## Activity
Check every line of the material below for the string "year", and return the ones that have it.

===

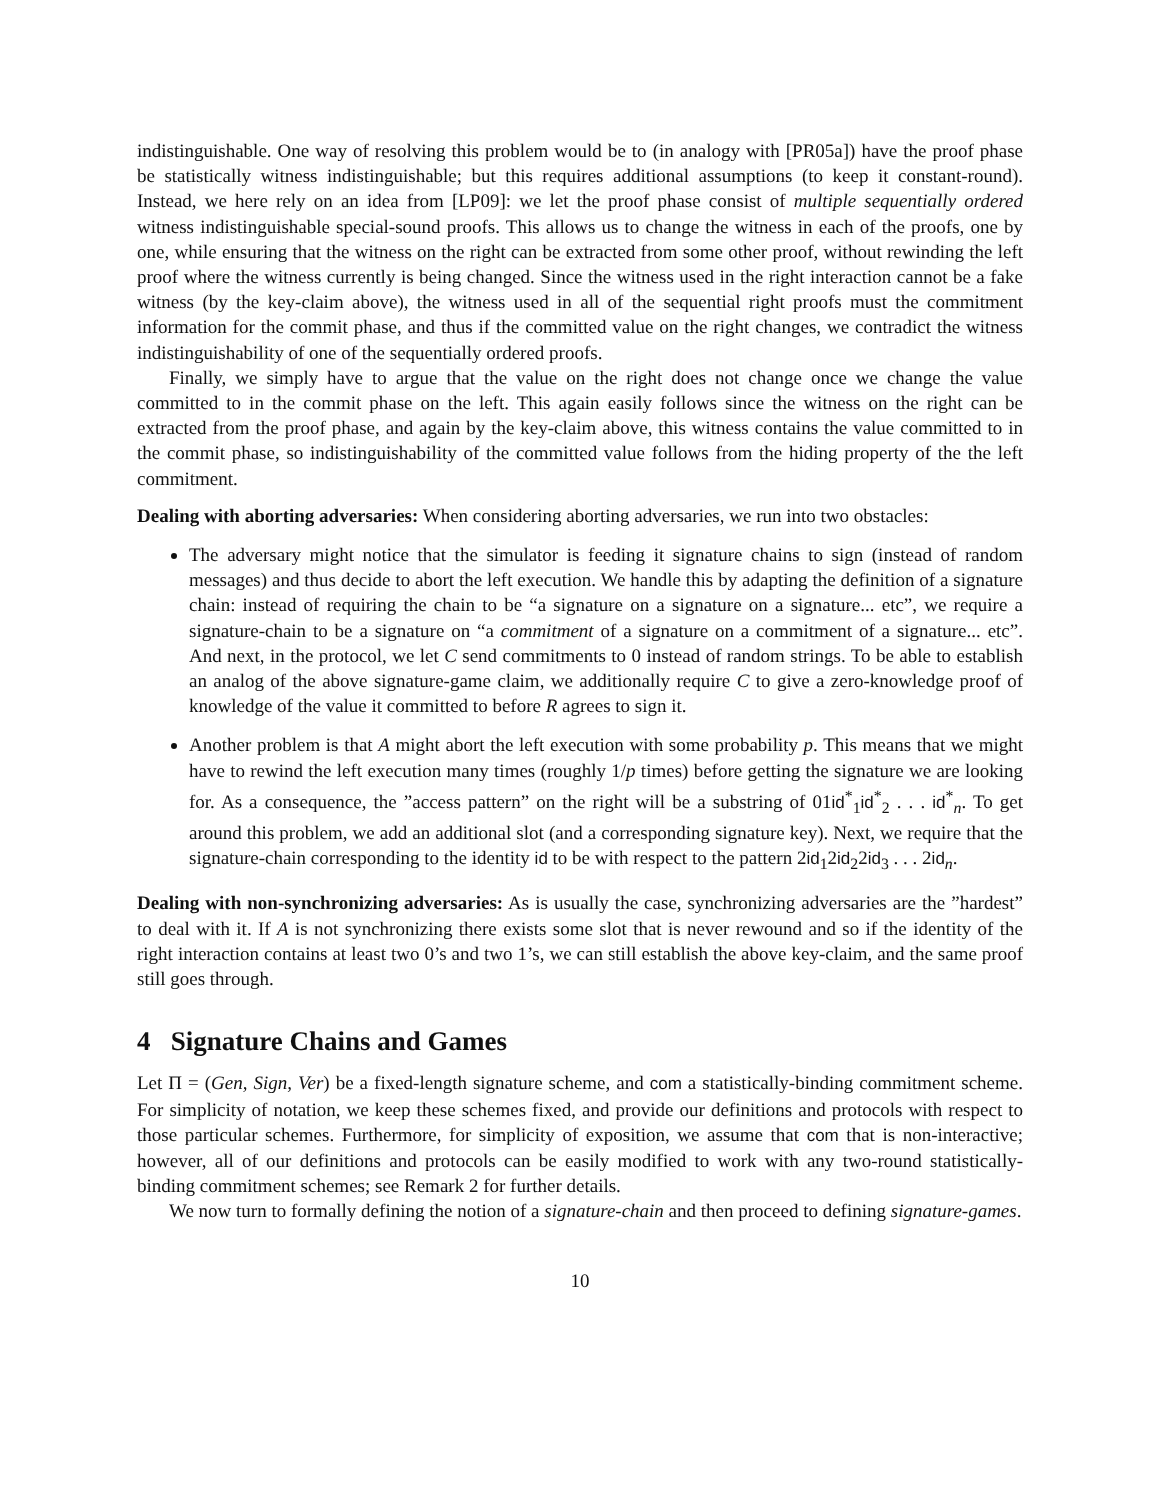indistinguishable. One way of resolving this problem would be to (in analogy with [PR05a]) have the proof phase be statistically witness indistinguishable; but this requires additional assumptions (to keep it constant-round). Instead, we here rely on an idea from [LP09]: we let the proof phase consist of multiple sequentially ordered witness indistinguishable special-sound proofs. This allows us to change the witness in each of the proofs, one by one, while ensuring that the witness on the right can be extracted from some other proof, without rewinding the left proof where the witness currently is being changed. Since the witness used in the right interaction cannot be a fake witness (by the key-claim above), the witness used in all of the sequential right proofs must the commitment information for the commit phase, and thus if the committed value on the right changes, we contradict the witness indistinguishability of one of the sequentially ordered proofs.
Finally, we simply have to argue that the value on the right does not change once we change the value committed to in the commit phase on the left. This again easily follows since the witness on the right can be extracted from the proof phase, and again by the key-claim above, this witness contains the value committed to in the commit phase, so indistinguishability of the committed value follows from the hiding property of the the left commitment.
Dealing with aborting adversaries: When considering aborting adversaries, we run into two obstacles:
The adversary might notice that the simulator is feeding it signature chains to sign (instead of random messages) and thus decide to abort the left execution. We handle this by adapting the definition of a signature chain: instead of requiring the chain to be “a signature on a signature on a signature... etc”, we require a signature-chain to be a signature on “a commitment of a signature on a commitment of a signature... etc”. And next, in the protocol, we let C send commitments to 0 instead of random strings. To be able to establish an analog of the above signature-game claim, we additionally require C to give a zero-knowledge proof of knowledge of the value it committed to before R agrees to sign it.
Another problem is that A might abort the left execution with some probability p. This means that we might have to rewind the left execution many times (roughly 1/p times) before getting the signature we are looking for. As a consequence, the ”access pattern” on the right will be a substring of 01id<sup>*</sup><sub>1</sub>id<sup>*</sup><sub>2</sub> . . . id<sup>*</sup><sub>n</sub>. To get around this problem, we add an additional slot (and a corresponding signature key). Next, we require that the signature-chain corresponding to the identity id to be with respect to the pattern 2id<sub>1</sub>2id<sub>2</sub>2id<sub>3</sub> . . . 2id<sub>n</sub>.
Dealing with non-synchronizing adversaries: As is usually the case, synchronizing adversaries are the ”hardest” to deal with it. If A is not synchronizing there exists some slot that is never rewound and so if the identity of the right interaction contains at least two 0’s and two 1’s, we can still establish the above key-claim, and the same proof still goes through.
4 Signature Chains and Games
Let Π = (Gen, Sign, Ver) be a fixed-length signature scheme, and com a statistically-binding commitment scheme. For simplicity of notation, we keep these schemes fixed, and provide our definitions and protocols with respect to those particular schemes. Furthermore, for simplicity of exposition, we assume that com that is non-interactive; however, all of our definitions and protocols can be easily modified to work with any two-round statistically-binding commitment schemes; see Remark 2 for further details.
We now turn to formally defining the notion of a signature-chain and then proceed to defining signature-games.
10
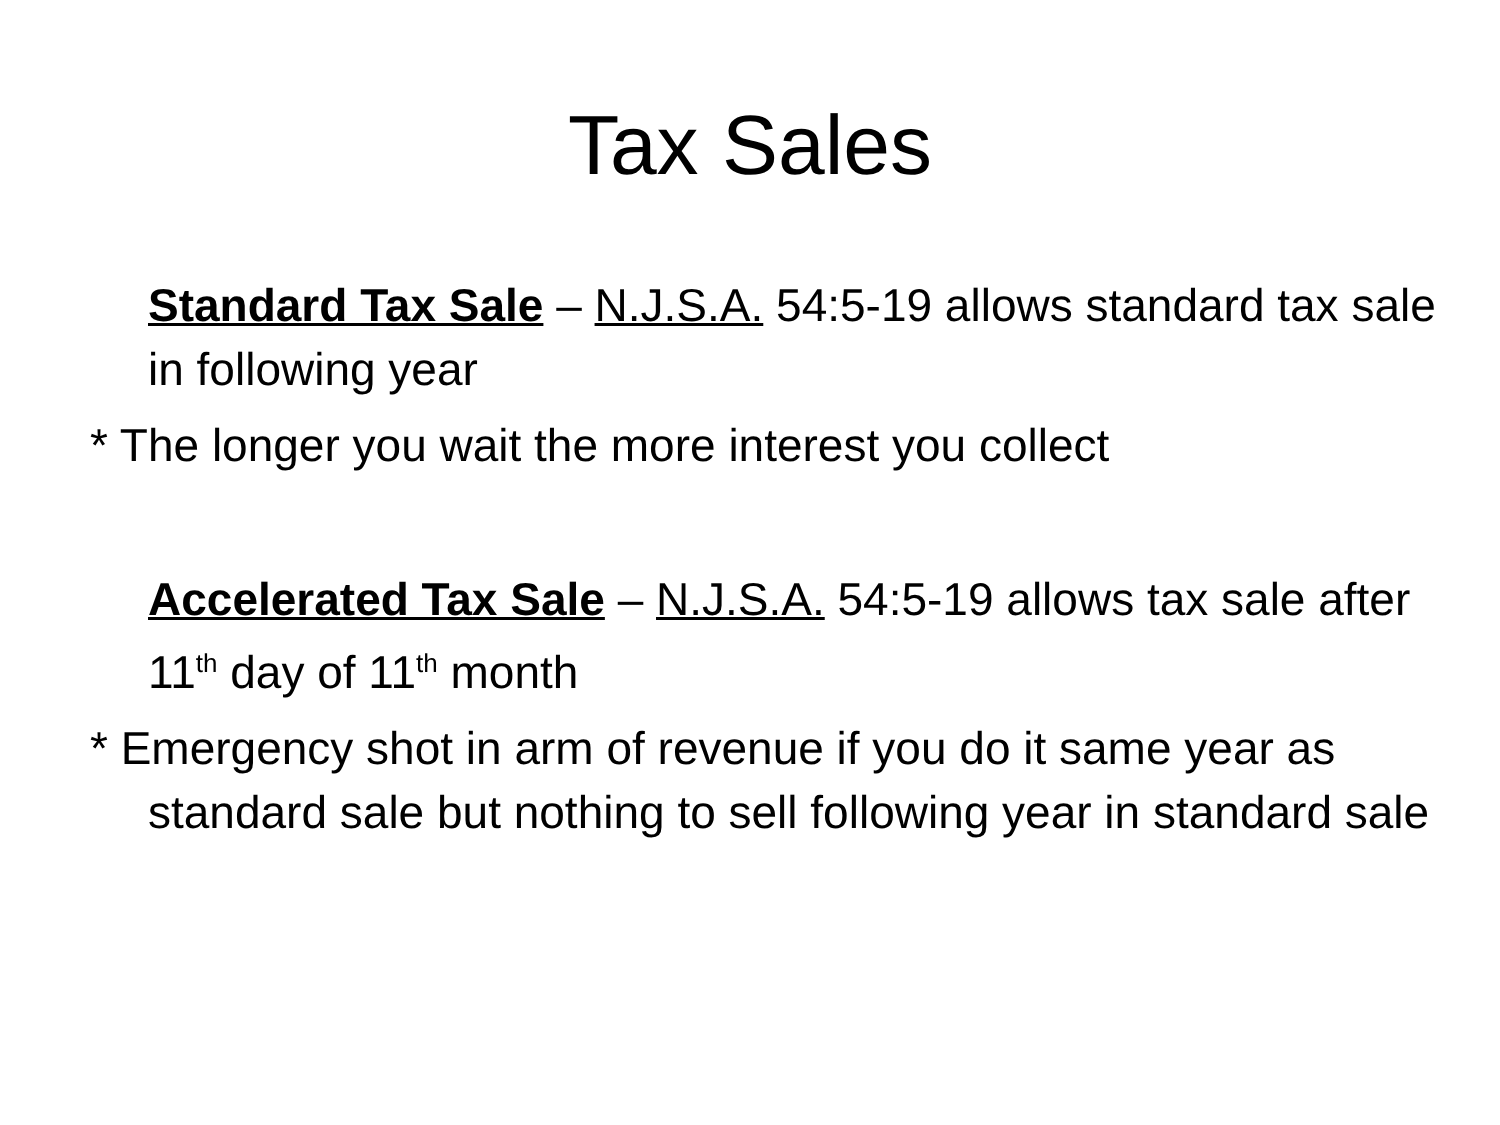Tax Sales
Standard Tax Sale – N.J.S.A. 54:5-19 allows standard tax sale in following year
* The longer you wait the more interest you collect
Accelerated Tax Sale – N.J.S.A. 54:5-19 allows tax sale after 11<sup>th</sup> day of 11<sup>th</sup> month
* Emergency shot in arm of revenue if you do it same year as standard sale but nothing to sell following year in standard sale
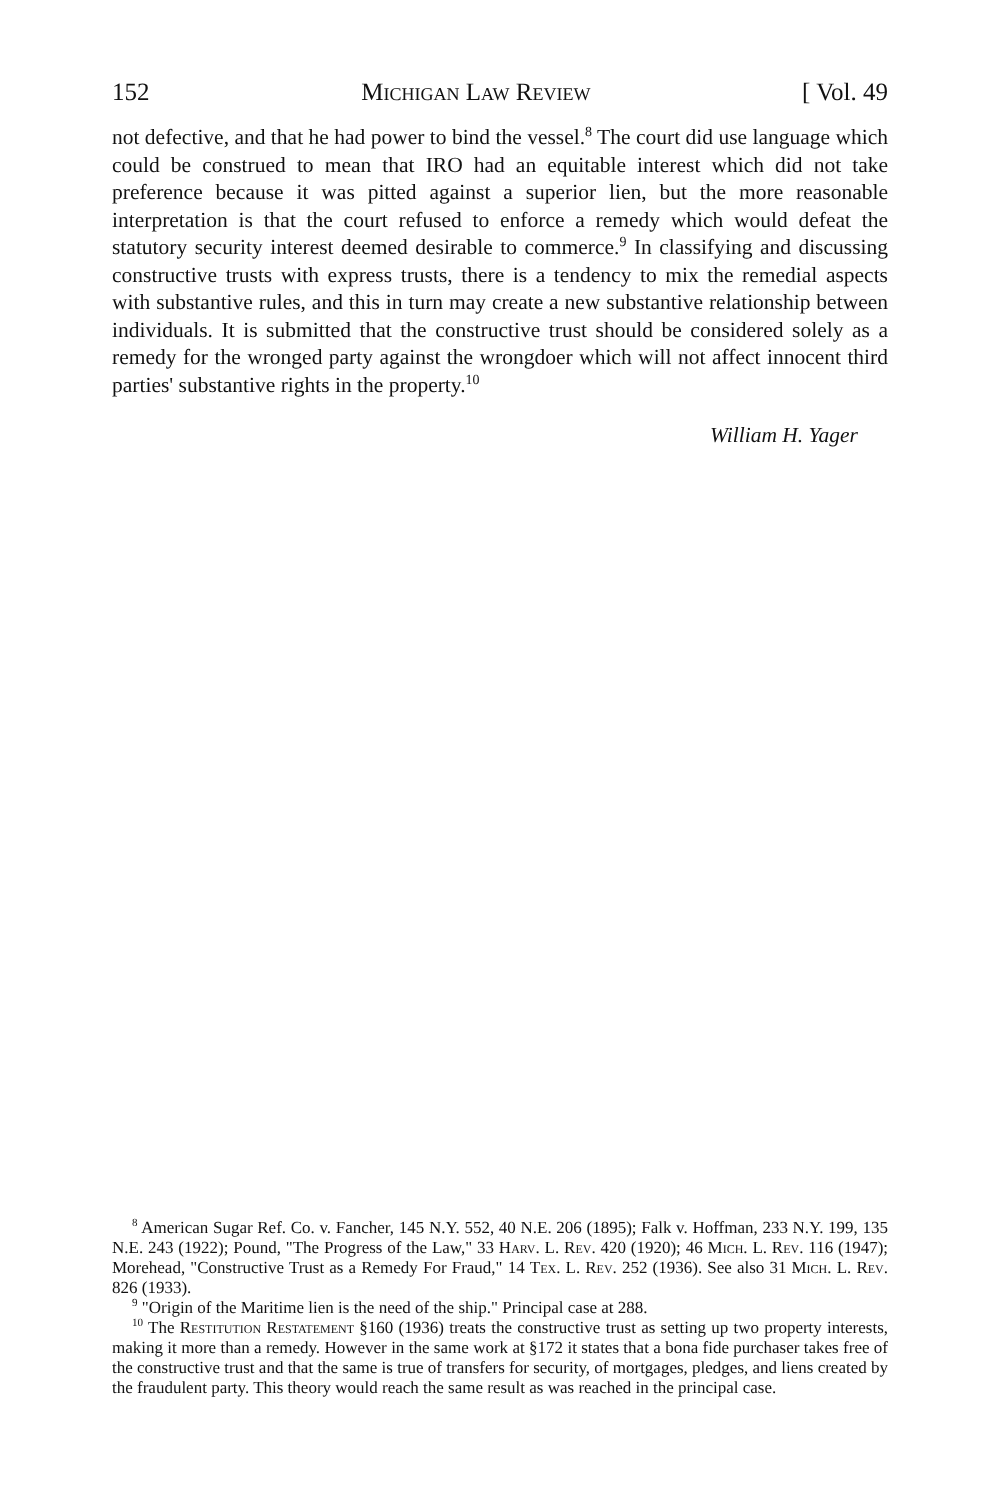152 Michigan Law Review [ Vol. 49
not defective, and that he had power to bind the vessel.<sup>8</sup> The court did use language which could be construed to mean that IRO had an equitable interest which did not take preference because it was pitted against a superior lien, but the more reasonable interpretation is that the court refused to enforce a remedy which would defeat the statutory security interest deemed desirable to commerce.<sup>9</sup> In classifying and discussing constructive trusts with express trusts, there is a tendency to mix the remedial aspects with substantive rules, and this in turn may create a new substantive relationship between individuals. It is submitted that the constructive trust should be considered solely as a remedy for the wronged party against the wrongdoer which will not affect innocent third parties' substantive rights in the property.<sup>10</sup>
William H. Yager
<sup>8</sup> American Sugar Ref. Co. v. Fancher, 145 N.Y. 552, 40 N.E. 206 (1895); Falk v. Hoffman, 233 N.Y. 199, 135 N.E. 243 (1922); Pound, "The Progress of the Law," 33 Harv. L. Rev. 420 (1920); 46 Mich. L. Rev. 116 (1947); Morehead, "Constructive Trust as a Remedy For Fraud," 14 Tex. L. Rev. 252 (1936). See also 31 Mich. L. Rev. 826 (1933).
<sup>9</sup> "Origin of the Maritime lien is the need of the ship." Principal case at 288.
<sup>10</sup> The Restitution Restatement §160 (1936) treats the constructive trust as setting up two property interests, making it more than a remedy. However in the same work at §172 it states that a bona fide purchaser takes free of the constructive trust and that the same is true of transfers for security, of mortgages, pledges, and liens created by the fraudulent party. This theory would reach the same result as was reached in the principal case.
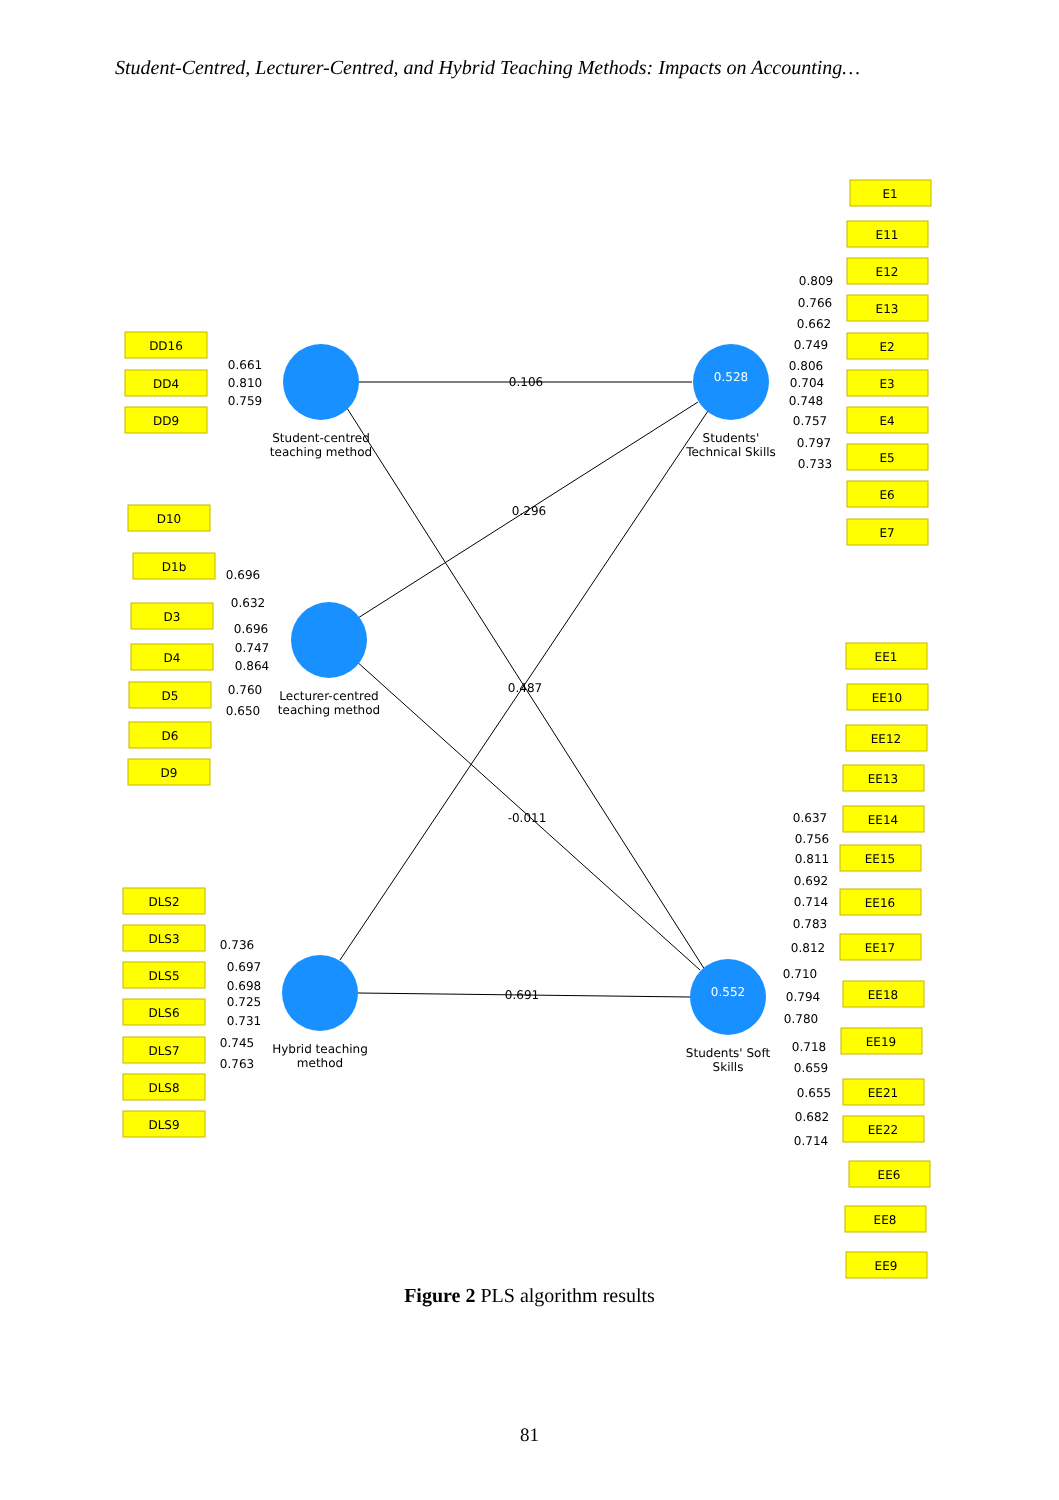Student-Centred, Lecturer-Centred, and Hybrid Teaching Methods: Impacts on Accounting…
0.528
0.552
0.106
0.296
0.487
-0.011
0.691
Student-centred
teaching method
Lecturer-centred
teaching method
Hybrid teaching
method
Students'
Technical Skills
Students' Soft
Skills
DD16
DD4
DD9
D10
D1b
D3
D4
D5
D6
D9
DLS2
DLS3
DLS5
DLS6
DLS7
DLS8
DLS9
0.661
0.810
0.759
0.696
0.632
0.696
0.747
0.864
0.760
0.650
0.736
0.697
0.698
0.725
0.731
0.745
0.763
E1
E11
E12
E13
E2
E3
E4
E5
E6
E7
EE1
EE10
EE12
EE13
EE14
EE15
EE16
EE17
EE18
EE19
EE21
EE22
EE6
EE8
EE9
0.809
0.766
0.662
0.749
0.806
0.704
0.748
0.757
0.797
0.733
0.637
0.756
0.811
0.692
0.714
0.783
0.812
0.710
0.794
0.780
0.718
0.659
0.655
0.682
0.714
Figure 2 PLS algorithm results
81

===

## Answer area
Standard Tax Sale – N.J.S.A. 54:5-19 allows standard tax sale in following year
* Emergency shot in arm of revenue if you do it same year as standard sale but nothing to sell following year in standard sale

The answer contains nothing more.